The problem = Return, unchanged, the part of the records that opens with the line containing "Sillón 3 Cuerpos - Montana" and closes with the line containing "Cama e Hall". Leave the pictures out of your answer.

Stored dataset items

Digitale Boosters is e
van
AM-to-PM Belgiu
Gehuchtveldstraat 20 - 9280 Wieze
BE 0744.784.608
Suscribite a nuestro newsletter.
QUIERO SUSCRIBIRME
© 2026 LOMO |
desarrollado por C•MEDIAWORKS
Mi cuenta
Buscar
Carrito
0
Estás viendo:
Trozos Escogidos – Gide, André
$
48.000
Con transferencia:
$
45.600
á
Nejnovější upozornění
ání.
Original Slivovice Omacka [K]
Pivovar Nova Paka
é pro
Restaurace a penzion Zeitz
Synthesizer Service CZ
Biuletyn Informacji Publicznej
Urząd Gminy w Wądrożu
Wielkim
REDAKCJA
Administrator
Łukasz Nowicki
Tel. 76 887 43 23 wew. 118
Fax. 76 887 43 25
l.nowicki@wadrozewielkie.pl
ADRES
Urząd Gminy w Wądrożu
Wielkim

...

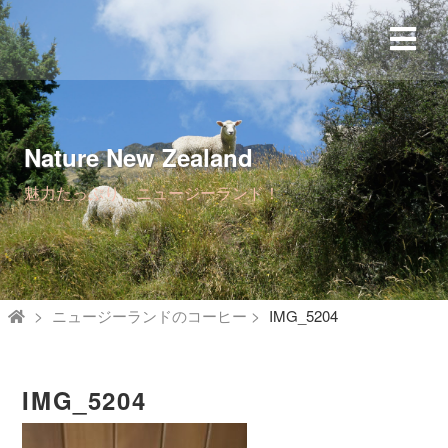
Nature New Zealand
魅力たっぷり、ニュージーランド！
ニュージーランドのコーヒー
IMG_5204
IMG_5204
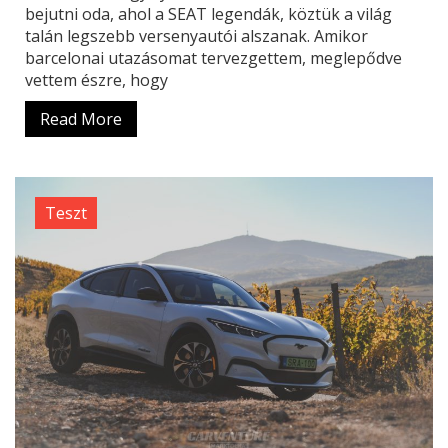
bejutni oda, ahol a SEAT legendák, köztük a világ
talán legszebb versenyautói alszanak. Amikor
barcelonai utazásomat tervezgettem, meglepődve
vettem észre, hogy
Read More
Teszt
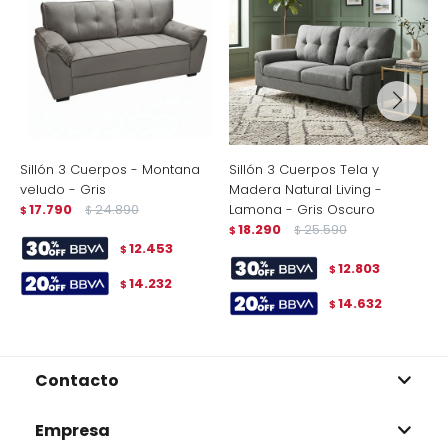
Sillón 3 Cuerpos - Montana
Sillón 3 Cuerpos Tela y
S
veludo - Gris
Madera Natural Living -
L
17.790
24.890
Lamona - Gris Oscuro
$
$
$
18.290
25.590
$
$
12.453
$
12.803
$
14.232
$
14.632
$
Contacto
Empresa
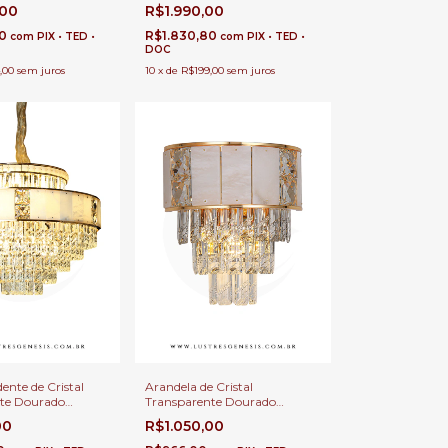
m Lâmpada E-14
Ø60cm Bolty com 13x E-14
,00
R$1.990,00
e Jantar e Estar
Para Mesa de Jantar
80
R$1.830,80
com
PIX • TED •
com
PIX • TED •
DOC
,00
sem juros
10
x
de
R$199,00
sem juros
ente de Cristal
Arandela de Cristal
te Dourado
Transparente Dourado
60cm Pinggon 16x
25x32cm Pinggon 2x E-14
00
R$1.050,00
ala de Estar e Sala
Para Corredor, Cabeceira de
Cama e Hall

Solution to this exercise =
Sillón 3 Cuerpos - Montana
Sillón 3 Cuerpos Tela y
S
veludo - Gris
Madera Natural Living -
L
17.790
24.890
Lamona - Gris Oscuro
$
$
$
18.290
25.590
$
$
12.453
$
12.803
$
14.232
$
14.632
$
Contacto
Empresa
m Lâmpada E-14
Ø60cm Bolty com 13x E-14
,00
R$1.990,00
e Jantar e Estar
Para Mesa de Jantar
80
R$1.830,80
com
PIX • TED •
com
PIX • TED •
DOC
,00
sem juros
10
x
de
R$199,00
sem juros
ente de Cristal
Arandela de Cristal
te Dourado
Transparente Dourado
60cm Pinggon 16x
25x32cm Pinggon 2x E-14
00
R$1.050,00
ala de Estar e Sala
Para Corredor, Cabeceira de
Cama e Hall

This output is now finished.